What you will do
Line count for "paid": give the number of lines in the records below that hold it, and nothing else.

[Data in this exercise — start]

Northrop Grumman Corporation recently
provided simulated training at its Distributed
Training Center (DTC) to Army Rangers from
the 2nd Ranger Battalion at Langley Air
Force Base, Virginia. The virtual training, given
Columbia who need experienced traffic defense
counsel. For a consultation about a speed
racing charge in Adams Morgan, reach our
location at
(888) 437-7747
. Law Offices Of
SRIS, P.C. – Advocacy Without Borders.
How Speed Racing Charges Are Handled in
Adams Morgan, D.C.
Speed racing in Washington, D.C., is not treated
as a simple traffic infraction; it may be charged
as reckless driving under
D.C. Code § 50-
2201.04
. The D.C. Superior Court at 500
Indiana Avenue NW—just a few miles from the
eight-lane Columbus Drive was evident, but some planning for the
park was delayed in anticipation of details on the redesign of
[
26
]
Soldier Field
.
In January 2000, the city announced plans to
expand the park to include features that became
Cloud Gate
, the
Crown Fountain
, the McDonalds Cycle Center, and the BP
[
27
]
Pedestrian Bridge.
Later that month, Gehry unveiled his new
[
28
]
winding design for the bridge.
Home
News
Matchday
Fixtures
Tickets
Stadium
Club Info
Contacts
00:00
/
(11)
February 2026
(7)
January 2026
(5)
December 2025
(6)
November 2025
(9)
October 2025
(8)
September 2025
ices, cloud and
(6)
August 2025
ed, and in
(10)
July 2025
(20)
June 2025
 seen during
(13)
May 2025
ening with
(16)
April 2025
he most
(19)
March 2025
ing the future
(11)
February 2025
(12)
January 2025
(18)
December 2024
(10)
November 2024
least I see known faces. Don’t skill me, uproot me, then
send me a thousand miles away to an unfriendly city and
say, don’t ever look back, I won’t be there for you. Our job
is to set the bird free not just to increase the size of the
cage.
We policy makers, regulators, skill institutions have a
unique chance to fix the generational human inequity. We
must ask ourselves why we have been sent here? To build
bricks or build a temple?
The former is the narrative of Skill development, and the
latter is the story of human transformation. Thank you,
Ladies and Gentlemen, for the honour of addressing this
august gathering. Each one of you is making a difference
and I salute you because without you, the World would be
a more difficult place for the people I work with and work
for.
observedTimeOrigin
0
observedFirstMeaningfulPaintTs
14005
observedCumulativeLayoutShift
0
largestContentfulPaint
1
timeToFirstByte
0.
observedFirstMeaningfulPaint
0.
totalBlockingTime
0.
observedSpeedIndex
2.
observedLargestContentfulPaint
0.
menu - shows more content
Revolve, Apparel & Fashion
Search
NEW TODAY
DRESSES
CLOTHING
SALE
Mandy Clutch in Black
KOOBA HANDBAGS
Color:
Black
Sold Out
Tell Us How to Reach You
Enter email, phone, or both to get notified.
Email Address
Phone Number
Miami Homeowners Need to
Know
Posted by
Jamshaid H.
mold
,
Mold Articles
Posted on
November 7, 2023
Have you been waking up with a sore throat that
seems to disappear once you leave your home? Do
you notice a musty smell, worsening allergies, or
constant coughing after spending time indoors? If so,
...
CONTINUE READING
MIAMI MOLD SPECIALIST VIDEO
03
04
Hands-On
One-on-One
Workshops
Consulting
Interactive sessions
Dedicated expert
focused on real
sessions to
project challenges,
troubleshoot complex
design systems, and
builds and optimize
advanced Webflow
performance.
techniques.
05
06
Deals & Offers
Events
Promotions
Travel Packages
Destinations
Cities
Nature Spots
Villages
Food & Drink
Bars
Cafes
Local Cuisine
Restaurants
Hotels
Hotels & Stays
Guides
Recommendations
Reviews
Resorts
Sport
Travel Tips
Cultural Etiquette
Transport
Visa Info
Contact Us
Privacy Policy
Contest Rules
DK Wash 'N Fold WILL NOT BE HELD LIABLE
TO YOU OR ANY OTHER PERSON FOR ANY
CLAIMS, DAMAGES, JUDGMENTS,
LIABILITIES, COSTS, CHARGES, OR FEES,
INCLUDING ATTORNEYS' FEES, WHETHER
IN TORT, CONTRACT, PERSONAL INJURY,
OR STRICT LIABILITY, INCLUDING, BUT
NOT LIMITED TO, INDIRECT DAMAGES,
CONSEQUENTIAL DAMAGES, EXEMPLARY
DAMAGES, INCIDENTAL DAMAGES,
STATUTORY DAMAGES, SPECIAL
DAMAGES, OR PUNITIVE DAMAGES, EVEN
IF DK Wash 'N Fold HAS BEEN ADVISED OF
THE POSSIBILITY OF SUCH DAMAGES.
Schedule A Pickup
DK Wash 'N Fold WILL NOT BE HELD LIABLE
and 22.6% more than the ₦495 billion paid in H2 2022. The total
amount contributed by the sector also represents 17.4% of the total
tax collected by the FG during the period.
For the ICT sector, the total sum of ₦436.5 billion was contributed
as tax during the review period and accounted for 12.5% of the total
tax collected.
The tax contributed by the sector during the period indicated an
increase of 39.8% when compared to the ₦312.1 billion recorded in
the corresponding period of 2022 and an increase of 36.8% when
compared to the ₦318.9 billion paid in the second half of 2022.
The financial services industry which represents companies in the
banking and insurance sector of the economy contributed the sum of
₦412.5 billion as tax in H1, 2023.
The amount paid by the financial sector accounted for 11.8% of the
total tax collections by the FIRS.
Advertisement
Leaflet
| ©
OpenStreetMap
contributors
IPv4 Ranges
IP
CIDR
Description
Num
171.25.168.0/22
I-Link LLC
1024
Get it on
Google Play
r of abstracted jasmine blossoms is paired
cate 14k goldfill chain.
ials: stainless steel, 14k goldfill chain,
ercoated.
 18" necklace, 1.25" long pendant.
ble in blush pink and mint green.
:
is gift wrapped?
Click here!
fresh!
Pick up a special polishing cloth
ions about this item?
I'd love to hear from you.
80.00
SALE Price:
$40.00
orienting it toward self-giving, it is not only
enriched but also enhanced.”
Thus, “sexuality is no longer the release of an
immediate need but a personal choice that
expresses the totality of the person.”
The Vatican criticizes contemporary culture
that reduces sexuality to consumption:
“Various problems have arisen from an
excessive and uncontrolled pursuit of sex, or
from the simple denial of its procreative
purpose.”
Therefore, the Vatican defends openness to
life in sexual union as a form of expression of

[Data in this exercise — finish]

Result of this task
3